A potential therapeutic use for exosomes in immunotherapy has been recently demonstrated. Murine dendritic cells (DC) pulsed with tumour-specific peptide, were administered to mice with established P815 tumours. At day 60, around 20% of mice were tumour free. The administration of exosomes, derived from the DC, however, resulted in a more effective response, with tumour eradication in 60% of mice. The tumour clearance was an MHC Class I restricted response as specific CTL activities were detected in the spleen of cured animals (Zitvogel et al., 1998). Exosomes may therefore herald a new approach to antigen presenting therapies.
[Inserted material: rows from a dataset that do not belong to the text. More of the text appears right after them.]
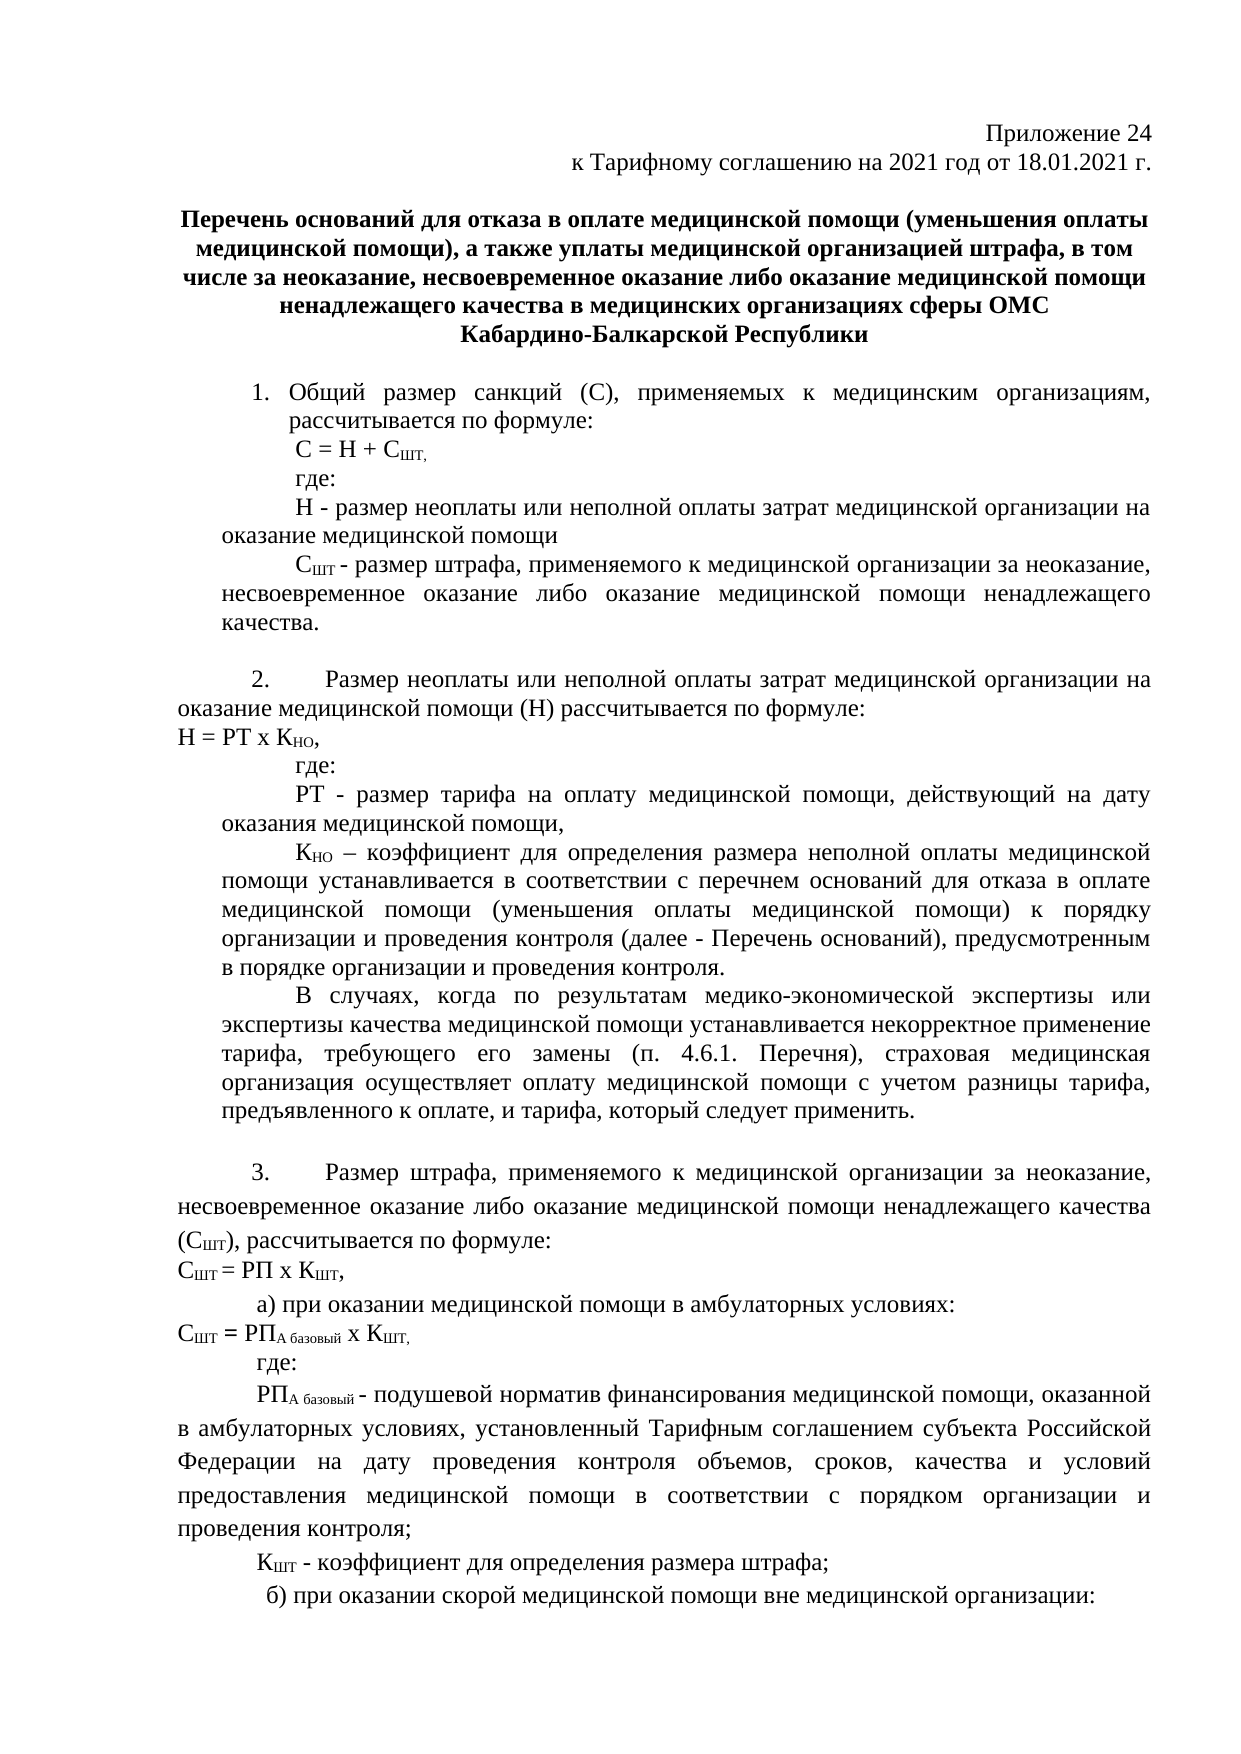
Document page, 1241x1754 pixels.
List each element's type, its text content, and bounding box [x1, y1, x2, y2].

text Перечень оснований для отказа в оплате медицинской помощи (уменьшения оплаты медицинской помощи), а также уплаты медицинской организацией штрафа, в том числе за неоказание, несвоевременное оказание либо оказание медицинской помощи ненадлежащего качества в медицинских организациях сферы ОМС [177, 204, 1152, 319]
text РПА базовый - подушевой норматив финансирования медицинской помощи, оказанной в амбулаторных условиях, установленный Тарифным соглашением субъекта Российской Федерации на дату проведения контроля объемов, сроков, качества и условий предоставления медицинской помощи в соответствии с порядком организации и проведения контроля; [177, 1376, 1152, 1543]
text СШТ - размер штрафа, применяемого к медицинской организации за неоказание, несвоевременное оказание либо оказание медицинской помощи ненадлежащего качества. [221, 549, 1152, 636]
text КШТ - коэффициент для определения размера штрафа; [177, 1543, 1152, 1577]
text СШТ = РП х КШТ, [177, 1255, 1152, 1284]
list Размер неоплаты или неполной оплаты затрат медицинской организации на оказание медицинской помощи (Н) рассчитывается по формуле: [177, 664, 1152, 722]
text где: [177, 1347, 1152, 1376]
text а) при оказании медицинской помощи в амбулаторных условиях: [256, 1289, 1152, 1318]
text В случаях, когда по результатам медико-экономической экспертизы или экспертизы качества медицинской помощи устанавливается некорректное применение тарифа, требующего его замены (п. 4.6.1. Перечня), страховая медицинская организация осуществляет оплату медицинской помощи с учетом разницы тарифа, предъявленного к оплате, и тарифа, который следует применить. [221, 981, 1152, 1124]
text Приложение 24 [177, 118, 1152, 147]
text Кабардино-Балкарской Республики [177, 319, 1152, 348]
text где: [221, 463, 1152, 492]
list Общий размер санкций (С), применяемых к медицинским организациям, рассчитывается по формуле: [251, 377, 1152, 434]
text б) при оказании скорой медицинской помощи вне медицинской организации: [266, 1577, 1152, 1611]
text к Тарифному соглашению на 2021 год от 18.01.2021 г. [177, 147, 1152, 176]
text С = Н + СШТ, [221, 434, 1152, 463]
text где: [221, 751, 1152, 779]
text РТ - размер тарифа на оплату медицинской помощи, действующий на дату оказания медицинской помощи, [221, 779, 1152, 837]
text КНО – коэффициент для определения размера неполной оплаты медицинской помощи устанавливается в соответствии с перечнем оснований для отказа в оплате медицинской помощи (уменьшения оплаты медицинской помощи) к порядку организации и проведения контроля (далее - Перечень оснований), предусмотренным в порядке организации и проведения контроля. [221, 837, 1152, 981]
text Н - размер неоплаты или неполной оплаты затрат медицинской организации на оказание медицинской помощи [221, 492, 1152, 549]
list Размер штрафа, применяемого к медицинской организации за неоказание, несвоевременное оказание либо оказание медицинской помощи ненадлежащего качества (СШТ), рассчитывается по формуле: [177, 1153, 1152, 1255]
text Н = РТ х КНО, [177, 722, 1152, 751]
text СШТ = РПА базовый х КШТ, [177, 1318, 1152, 1347]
Previously, exosomes have been prepared through a process of serial centrifugation of culture supernatant, with a final exosome pelleting step by centrifugation at around 100 000×g for 1 h or longer. In addition, exosomes have been further purified by centrifugation through flotation on linear sucrose gradients, with equilibrium occurring at around 1.14 g/ml (Raposo et al., 1996). These preparations demonstrate a relatively homogeneous population of vesicles, under electron microscopy, with a size range of around 40–90 nm in diameter. Immuno-gold labelling, under the electron microscope, has demonstrated the localisation of several molecules on the exosome surface, and these results have been confirmed by immuno-blotting and peptide mass mapping. Through these techniques, the list of molecules present on exosomes is growing rapidly, and includes Class II, Class I, CD63, CD81, MAC-1, B7.2, and milk-fat globule-EGF Factor VIII (MGF-E8) (Raposo et al., 1996; Escola et al., 1998; Zitvogel et al., 1998; Thery et al., 1999). Both the preparative and analytical methods utilized in these studies, however, are complex and time consuming. Moreover they may well be influenced by exosomes and contaminating proteins contained within foetal bovine serum, where as much as 10% of exosomes in the preparations may be of bovine origin (Thery et al., 1999).

Here we present a simple and rapid method, suitable for the routine isolation and analysis of exosomes, based upon immuno-magnetic extraction of exosomes bearing human MHC Class II. The subsequent analysis of bead-exosome complexes by flow cytometry facilitates a rapid semi-quantitative characterisation of the exosome phenotype. Furthermore, we demonstrate the principle that unsaturated exosome-bead complexes can be used to examine alterations in exosome secretion, and therefore assist in evaluating mechanisms of exosome regulation. We believe that this method will be a valuable tool in the study of exosome biology.